Notre compartiment s’est élargi. Comment ? je n’en sais rien. D’obscur, il est devenu rayonnant. Au lieu de deux compagnons endormis, une société éveillée, choisie, bien mise. On se croirait dans quelque coquet boudoir de quelque faubourg Saint-Honoré roulant. Là-bas, un notaire, si j’en crois sa cravate blanche, lit un journal, comme il le lirait dans son cabinet, en face de sa lampe Carcel. À côté, un jeune couple, devant le couple, un guéridon volant, et sur le guéridon deux carafes fumantes, dites bavaroises. Comment diable ont-ils fait pour trouver dans leur sac de nuit une friandise si brûlante, si peu voyageuse de sa nature ? Mais voici bien autre chose ! Depuis cinq minutes, les yeux de ma voisine, un peu trop épanouie, semblaient soupirer. Pour qui ? pour moi, sans doute. Fat que j’étais ! Les yeux s’éteignent, ma voisine évanouie repose doucement sur mes bras.

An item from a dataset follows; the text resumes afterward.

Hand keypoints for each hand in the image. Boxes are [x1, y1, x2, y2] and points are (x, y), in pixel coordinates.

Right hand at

– Pressez le ressort, monsieur, me crie-t-on de toutes parts.

– Quel ressort ?

– Là, près de vous, dans l’angle du compartiment.

J’y mets la main docilement. Ô surprise ! un surveillant en uniforme paraît, disparaît, reparaît, un verre d’eau à la main.

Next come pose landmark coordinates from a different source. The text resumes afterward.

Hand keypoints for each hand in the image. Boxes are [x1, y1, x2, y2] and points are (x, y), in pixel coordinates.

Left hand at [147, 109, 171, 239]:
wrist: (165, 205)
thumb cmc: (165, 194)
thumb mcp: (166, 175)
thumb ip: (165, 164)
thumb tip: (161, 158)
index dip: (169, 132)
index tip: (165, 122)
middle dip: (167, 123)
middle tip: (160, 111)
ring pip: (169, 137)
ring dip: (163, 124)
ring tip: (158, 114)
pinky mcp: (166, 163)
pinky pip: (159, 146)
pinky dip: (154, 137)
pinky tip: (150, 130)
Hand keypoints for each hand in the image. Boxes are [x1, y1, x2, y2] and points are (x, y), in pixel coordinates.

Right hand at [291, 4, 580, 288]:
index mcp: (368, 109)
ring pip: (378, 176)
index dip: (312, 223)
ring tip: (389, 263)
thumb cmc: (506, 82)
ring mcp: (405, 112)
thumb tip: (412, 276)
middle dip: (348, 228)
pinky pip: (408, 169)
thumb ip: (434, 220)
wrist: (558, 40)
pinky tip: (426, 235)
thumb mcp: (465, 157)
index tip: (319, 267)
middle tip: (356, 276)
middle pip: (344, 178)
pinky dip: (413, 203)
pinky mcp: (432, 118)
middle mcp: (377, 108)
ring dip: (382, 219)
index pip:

On s’empresse autour de la dame. La syncope résiste. Je gagerais qu’elle trouve mes deux bras plus moelleux que ceux de son fauteuil. Survient un monsieur, aussi bien mis que le tabellion, un médecin sans doute. Il la fait emporter hors du compartiment. Tout le monde la suit.

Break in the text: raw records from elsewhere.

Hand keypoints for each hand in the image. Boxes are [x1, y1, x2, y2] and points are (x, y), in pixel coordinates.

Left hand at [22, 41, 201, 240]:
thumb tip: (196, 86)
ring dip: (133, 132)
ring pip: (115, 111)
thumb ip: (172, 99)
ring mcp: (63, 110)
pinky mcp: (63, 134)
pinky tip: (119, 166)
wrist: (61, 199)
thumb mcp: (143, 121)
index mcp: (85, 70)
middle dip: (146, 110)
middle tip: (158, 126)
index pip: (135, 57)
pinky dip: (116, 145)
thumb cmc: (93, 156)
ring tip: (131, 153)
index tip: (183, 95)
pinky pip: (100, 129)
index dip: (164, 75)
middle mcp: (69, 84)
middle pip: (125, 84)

Cependant le train file, file, sans souci de ce qui se passe en dedans. Pas un holà, pas une hésitation. L’air siffle, comme devant.

Je suis tout le monde. On dépose ma voisine dans le cabinet du docteur. Là, elle se décide à ouvrir les yeux. Sur ce, je m’esquive, rassuré, curieux aussi de savoir comment peut s’opérer, en pleine vapeur, ce va-et-vient de voyageurs, paisible, sans casse-cou. Voici ce que je remarque :

Notre train est flanqué, dans toute sa longueur, de deux galeries latérales, découvertes, éclairées comme à l’intérieur. Elles aboutissent aux deux bouts. À l’avant, un buffet de consommation, le cabinet du médecin, celui du conducteur ; à l’arrière, des sièges très utiles en maintes occasions, particulièrement en chemin de fer : les dames s’y rendent d’un côté, les messieurs de l’autre. Sur chaque galerie, une façon de valet surveillant se tient en sentinelle, prêt à répondre aux appels des sonnettes.

Durant que j’admirais, notre évanouie rentrait dans le compartiment, avec nos compagnons de voyage. En passant devant moi, elle m’adressa un regard peu reconnaissant. Pourquoi ? ma conscience était pure, aussi pure que l’air matinal qui me glaçait le visage, que le ciel, en demi-deuil, qui perdait ses étoiles une à une. Je crus bon de ne pas la suivre. Donc, je me promenais, le cigare allumé, sur la fraîche galerie, quand le conducteur vint me réclamer mon billet. Le convoi entrait en gare ; nous étions à Paris !

II
Arrivée à Paris

Gare de Lyon. – Nouveau boulevard de Lyon

À Paris, non, je me trompe, nous n’étions qu’aux portes de Pans, en vue des remparts, à l’endroit où s’élevait autrefois le château de Bercy.

La gare, chassée du boulevard Mazas, a rétrogradé jusque-là. Elle est spacieuse et commode. Comme nous causions, assis à notre aise, dans une salle bien chauffée, bien éclairée, un employé en uniforme nous abordait, chapeau bas ; il nous demandait nos bulletins de bagage, nos instructions, nos clefs, se faisait délivrer les malles, les soumettait à l’œil de l’octroi, payait les droits, faisait tout charger sur une voiture de place, puis recevait de nous son salaire et celui de ses gens, suivant un tarif placarde. Nous apprîmes de lui, qu’il est défendu aux hommes de peine de se mettre personnellement en contact avec les voyageurs, qu’il leur est interdit, ainsi qu’à lui-même, de rien accepter pour bonne-main, sous peine d’expulsion.

Notre nocturne entrée dans Paris se fît par le nouveau boulevard de Lyon, voie large, ayant grand air, aussi pleine de lumière qu’en plein midi, bordée, de droite et de gauche, de constructions au style uniforme. Ce boulevard, je n’en soupçonnais même pas l’existence. Il n’est autre chose que l’ancien parcours du chemin de fer, soudé à l’ancien ne rue de Lyon.

Les horloges publiques sonnaient six heures. Plus une étoile au ciel. Le jour paresseux et frileux n’était pas encore levé. Mais n’oublions pas que nous étions au 31 décembre.